→ List of tasks
1. From the MySQL and PHP question, reproduce the text between "Using MySQL and" and "not already exist.", inclusive.
2. In the MySQL and PHP question, why does the code check whether mysql_affected_rows() returns 0 after running the UPDATE? Answer in one to three sentences.

→ Passage to read
========

0

Using MySQL and PHP I'm making an index of the "amounts" table and grouping it by product, type, month, day, and hour. Then either updating a matching record in the "amounts_merged" table or inserting a new record if it does not already exist.

Here is the solution I came up with. But I'm not sure this is the best way to go about this. Any suggestions would be great.

$sql = "SELECT product, type, month, day, hour, AVG(amount) AS average_amount FROM amounts GROUP BY product, type, month, day, hour";
$result1 = @mysql_query($sql, $con) or die(mysql_error());

while($row = mysql_fetch_array($result1)) {

    $average_amount = $row[average_amount];
    $product = $row[product];
    $type = $row[type];
    $month = $row[month];
    $day = $row[day];
    $hour = $row[hour];

    $sql = "UPDATE amounts_merged SET average_amount = '$average_amount' WHERE product = '$product' AND type = '$type' AND month = '$month' AND day = '$day' AND hour = '$hour'";
        $result2 = @mysql_query($sql, $con) or die(mysql_error());

        $updated_rows = mysql_affected_rows();

        if ($updated_rows == 0) {

            $sql = "INSERT INTO amounts_merged (product, type, month, day, hour, average_amount)

========

→ Dataset entries
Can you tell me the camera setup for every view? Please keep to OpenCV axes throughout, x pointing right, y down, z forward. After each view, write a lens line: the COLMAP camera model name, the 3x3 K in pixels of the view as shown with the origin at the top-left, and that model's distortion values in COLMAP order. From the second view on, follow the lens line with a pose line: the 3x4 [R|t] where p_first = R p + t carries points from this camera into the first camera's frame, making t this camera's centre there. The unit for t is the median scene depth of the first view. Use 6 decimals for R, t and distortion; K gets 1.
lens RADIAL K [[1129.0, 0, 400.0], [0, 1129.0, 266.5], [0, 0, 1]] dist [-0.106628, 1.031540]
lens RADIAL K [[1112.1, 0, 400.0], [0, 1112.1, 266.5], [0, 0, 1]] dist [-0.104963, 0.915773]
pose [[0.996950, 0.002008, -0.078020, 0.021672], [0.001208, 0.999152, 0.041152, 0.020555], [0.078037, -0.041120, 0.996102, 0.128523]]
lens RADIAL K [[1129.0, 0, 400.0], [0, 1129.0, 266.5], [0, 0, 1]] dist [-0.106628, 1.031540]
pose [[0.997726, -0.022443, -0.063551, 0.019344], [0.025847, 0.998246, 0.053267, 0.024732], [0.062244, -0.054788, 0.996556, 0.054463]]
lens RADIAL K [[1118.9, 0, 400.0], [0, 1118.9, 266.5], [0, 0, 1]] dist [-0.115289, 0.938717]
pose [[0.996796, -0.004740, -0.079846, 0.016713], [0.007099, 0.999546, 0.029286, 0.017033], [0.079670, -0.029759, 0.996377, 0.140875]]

========

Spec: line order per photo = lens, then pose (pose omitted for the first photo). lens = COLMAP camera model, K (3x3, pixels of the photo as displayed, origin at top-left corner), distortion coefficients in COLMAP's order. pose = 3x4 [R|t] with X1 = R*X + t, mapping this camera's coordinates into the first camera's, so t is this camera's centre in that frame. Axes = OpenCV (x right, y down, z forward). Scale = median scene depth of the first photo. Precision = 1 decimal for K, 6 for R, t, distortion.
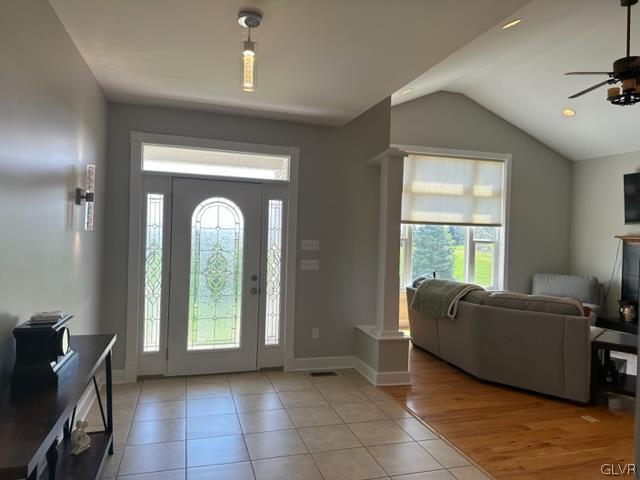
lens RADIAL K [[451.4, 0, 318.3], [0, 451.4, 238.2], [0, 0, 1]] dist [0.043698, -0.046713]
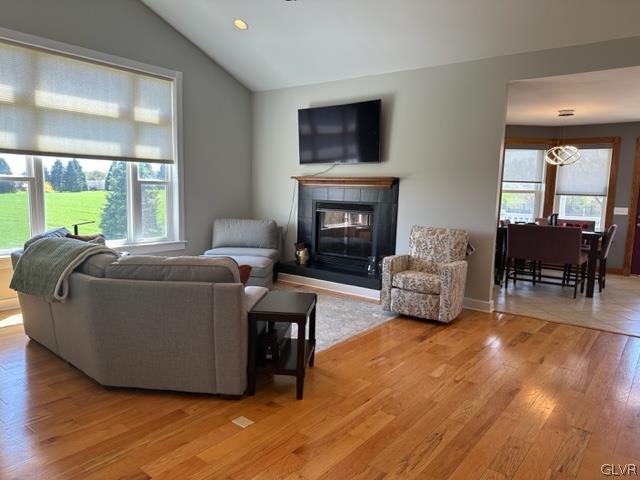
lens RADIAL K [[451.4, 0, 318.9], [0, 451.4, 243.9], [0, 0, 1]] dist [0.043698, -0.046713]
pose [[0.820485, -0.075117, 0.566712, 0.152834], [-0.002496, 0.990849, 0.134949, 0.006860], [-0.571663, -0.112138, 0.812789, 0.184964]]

========

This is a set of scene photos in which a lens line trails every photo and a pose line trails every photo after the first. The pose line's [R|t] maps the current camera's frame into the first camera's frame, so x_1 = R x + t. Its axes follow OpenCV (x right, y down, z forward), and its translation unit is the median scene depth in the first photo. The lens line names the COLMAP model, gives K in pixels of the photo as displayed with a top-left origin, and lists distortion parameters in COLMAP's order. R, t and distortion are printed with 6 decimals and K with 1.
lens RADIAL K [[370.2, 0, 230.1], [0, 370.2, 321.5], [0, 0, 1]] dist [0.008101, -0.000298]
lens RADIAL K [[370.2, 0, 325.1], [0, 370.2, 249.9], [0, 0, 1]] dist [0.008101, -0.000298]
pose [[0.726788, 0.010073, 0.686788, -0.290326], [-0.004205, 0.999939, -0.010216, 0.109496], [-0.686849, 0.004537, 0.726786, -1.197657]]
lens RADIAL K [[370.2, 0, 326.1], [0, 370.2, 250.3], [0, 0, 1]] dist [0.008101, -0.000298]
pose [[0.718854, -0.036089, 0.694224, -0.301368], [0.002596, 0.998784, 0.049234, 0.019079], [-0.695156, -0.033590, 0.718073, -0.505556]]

========

→ Answers below
1.
Using MySQL and PHP I'm making an index of the "amounts" table and grouping it by product, type, month, day, and hour. Then either updating a matching record in the "amounts_merged" table or inserting a new record if it does not already exist.

2. The plan is to update the matching record in the "amounts_merged" table, or insert a new record if none exists yet. A count of 0 updated rows signals that the UPDATE found no matching record, so the code moves on to the INSERT.